> **Task**: Reproduce every item below word for word, leaving the pictures out of your answer.

[Item enumeration data]

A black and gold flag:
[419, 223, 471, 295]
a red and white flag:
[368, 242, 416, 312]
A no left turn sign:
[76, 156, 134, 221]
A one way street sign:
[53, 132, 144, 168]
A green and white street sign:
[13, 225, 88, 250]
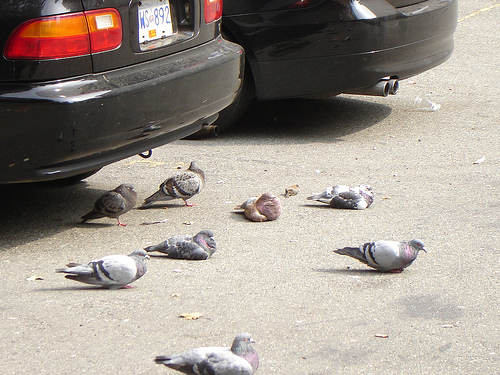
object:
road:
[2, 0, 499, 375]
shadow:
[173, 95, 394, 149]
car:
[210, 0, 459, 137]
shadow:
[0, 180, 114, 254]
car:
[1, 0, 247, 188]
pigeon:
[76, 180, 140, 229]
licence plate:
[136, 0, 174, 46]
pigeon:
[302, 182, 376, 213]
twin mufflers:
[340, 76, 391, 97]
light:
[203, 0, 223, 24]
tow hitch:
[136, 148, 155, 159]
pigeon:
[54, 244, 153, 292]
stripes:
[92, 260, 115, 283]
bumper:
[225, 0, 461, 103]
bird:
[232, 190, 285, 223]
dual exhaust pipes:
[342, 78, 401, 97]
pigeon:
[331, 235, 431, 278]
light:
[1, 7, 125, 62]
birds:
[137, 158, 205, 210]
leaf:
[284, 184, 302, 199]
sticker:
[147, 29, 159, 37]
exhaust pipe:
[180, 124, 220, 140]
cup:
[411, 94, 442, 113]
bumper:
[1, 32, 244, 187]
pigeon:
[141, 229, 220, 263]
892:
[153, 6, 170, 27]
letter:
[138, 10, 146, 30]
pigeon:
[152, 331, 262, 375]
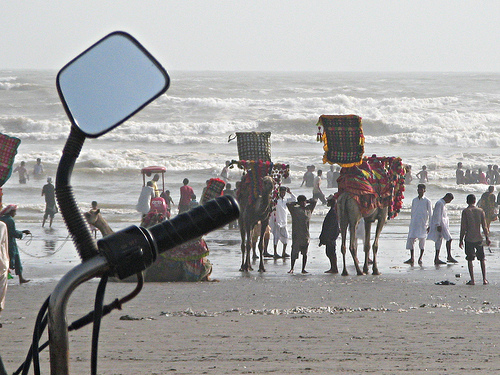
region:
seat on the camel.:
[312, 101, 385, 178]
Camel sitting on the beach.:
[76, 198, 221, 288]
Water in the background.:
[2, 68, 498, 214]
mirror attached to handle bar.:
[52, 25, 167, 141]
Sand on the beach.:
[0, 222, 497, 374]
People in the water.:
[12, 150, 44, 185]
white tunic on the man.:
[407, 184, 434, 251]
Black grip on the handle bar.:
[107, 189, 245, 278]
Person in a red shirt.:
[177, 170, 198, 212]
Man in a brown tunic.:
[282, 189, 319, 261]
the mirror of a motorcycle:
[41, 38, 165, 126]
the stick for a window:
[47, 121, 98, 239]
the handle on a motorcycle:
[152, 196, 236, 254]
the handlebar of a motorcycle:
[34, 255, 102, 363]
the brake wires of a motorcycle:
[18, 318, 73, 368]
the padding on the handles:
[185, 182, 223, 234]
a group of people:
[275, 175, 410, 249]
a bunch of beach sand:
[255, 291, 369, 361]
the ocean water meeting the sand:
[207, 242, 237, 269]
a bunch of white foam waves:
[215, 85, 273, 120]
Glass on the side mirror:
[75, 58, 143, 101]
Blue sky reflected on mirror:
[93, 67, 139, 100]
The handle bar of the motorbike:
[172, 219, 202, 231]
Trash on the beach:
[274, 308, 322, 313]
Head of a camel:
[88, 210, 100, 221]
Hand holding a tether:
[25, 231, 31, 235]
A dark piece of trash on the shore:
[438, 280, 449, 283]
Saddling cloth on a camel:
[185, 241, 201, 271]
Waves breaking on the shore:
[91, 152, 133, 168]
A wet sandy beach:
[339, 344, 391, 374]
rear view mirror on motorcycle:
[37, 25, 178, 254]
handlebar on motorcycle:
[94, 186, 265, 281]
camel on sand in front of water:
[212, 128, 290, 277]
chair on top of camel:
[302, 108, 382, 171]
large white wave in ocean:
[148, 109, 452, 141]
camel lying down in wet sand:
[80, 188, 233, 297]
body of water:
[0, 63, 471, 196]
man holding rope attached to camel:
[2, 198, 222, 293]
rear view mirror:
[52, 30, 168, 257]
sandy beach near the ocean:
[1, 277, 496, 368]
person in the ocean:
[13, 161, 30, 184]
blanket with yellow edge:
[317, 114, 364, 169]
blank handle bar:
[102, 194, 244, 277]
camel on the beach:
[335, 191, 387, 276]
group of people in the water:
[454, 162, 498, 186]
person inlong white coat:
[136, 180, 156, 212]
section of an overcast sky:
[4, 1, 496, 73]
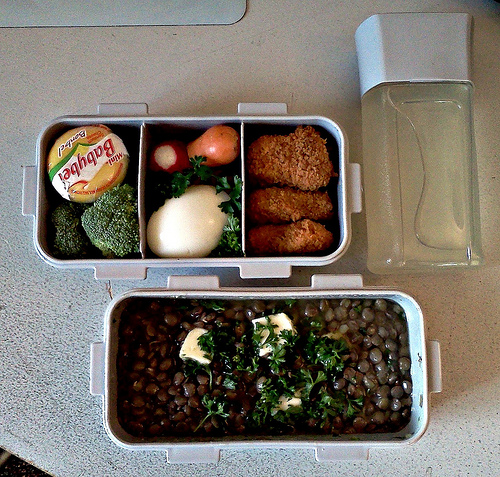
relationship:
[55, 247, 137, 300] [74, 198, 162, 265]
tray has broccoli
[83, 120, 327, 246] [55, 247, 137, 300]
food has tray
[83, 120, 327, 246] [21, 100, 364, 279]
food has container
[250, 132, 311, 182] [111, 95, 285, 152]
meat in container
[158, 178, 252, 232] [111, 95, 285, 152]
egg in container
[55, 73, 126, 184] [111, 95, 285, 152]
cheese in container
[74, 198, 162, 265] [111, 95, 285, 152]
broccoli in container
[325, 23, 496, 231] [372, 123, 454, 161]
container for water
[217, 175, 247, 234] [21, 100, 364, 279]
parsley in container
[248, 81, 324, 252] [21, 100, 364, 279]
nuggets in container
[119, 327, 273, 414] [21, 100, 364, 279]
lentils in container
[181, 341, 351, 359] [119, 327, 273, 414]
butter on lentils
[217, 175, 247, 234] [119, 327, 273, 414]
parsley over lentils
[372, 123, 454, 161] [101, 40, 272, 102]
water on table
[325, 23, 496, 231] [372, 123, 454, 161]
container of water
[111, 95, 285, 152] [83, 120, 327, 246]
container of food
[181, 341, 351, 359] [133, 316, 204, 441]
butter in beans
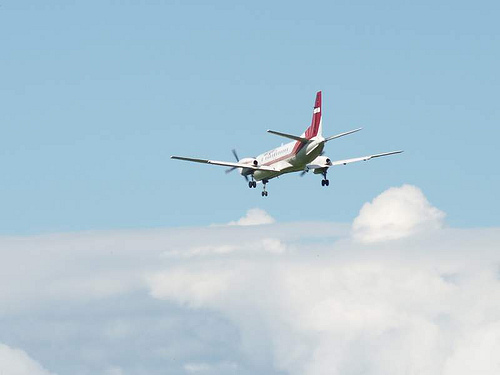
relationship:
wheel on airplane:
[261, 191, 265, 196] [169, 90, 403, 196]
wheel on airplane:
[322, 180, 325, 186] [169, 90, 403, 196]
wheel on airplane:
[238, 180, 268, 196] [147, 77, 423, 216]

> **Response for this exercise**:
A black and gold flag:
[419, 223, 471, 295]
a red and white flag:
[368, 242, 416, 312]
A no left turn sign:
[76, 156, 134, 221]
A one way street sign:
[53, 132, 144, 168]
A green and white street sign:
[13, 225, 88, 250]
object:
road:
[2, 0, 499, 375]
shadow:
[173, 95, 394, 149]
car:
[210, 0, 459, 137]
shadow:
[0, 180, 114, 254]
car:
[1, 0, 247, 188]
pigeon:
[76, 180, 140, 229]
licence plate:
[136, 0, 174, 46]
pigeon:
[302, 182, 376, 213]
twin mufflers:
[340, 76, 391, 97]
light:
[203, 0, 223, 24]
tow hitch:
[136, 148, 155, 159]
pigeon:
[54, 244, 153, 292]
stripes:
[92, 260, 115, 283]
bumper:
[225, 0, 461, 103]
bird:
[232, 190, 285, 223]
dual exhaust pipes:
[342, 78, 401, 97]
pigeon:
[331, 235, 431, 278]
light:
[1, 7, 125, 62]
birds:
[137, 158, 205, 210]
leaf:
[284, 184, 302, 199]
sticker:
[147, 29, 159, 37]
exhaust pipe:
[180, 124, 220, 140]
cup:
[411, 94, 442, 113]
bumper:
[1, 32, 244, 187]
pigeon:
[141, 229, 220, 263]
892:
[153, 6, 170, 27]
letter:
[138, 10, 146, 30]
pigeon:
[152, 331, 262, 375]
region:
seat on the camel.:
[312, 101, 385, 178]
Camel sitting on the beach.:
[76, 198, 221, 288]
Water in the background.:
[2, 68, 498, 214]
mirror attached to handle bar.:
[52, 25, 167, 141]
Sand on the beach.:
[0, 222, 497, 374]
People in the water.:
[12, 150, 44, 185]
white tunic on the man.:
[407, 184, 434, 251]
Black grip on the handle bar.:
[107, 189, 245, 278]
Person in a red shirt.:
[177, 170, 198, 212]
Man in a brown tunic.:
[282, 189, 319, 261]
the mirror of a motorcycle:
[41, 38, 165, 126]
the stick for a window:
[47, 121, 98, 239]
the handle on a motorcycle:
[152, 196, 236, 254]
the handlebar of a motorcycle:
[34, 255, 102, 363]
the brake wires of a motorcycle:
[18, 318, 73, 368]
the padding on the handles:
[185, 182, 223, 234]
a group of people:
[275, 175, 410, 249]
a bunch of beach sand:
[255, 291, 369, 361]
the ocean water meeting the sand:
[207, 242, 237, 269]
a bunch of white foam waves:
[215, 85, 273, 120]
Glass on the side mirror:
[75, 58, 143, 101]
Blue sky reflected on mirror:
[93, 67, 139, 100]
The handle bar of the motorbike:
[172, 219, 202, 231]
Trash on the beach:
[274, 308, 322, 313]
Head of a camel:
[88, 210, 100, 221]
Hand holding a tether:
[25, 231, 31, 235]
A dark piece of trash on the shore:
[438, 280, 449, 283]
Saddling cloth on a camel:
[185, 241, 201, 271]
Waves breaking on the shore:
[91, 152, 133, 168]
A wet sandy beach:
[339, 344, 391, 374]
rear view mirror on motorcycle:
[37, 25, 178, 254]
handlebar on motorcycle:
[94, 186, 265, 281]
camel on sand in front of water:
[212, 128, 290, 277]
chair on top of camel:
[302, 108, 382, 171]
large white wave in ocean:
[148, 109, 452, 141]
camel lying down in wet sand:
[80, 188, 233, 297]
body of water:
[0, 63, 471, 196]
man holding rope attached to camel:
[2, 198, 222, 293]
rear view mirror:
[52, 30, 168, 257]
sandy beach near the ocean:
[1, 277, 496, 368]
person in the ocean:
[13, 161, 30, 184]
blanket with yellow edge:
[317, 114, 364, 169]
blank handle bar:
[102, 194, 244, 277]
camel on the beach:
[335, 191, 387, 276]
group of people in the water:
[454, 162, 498, 186]
person inlong white coat:
[136, 180, 156, 212]
section of an overcast sky:
[4, 1, 496, 73]
relationship:
[55, 247, 137, 300] [74, 198, 162, 265]
tray has broccoli
[83, 120, 327, 246] [55, 247, 137, 300]
food has tray
[83, 120, 327, 246] [21, 100, 364, 279]
food has container
[250, 132, 311, 182] [111, 95, 285, 152]
meat in container
[158, 178, 252, 232] [111, 95, 285, 152]
egg in container
[55, 73, 126, 184] [111, 95, 285, 152]
cheese in container
[74, 198, 162, 265] [111, 95, 285, 152]
broccoli in container
[325, 23, 496, 231] [372, 123, 454, 161]
container for water
[217, 175, 247, 234] [21, 100, 364, 279]
parsley in container
[248, 81, 324, 252] [21, 100, 364, 279]
nuggets in container
[119, 327, 273, 414] [21, 100, 364, 279]
lentils in container
[181, 341, 351, 359] [119, 327, 273, 414]
butter on lentils
[217, 175, 247, 234] [119, 327, 273, 414]
parsley over lentils
[372, 123, 454, 161] [101, 40, 272, 102]
water on table
[325, 23, 496, 231] [372, 123, 454, 161]
container of water
[111, 95, 285, 152] [83, 120, 327, 246]
container of food
[181, 341, 351, 359] [133, 316, 204, 441]
butter in beans
relationship:
wheel on airplane:
[261, 191, 265, 196] [169, 90, 403, 196]
wheel on airplane:
[322, 180, 325, 186] [169, 90, 403, 196]
wheel on airplane:
[238, 180, 268, 196] [147, 77, 423, 216]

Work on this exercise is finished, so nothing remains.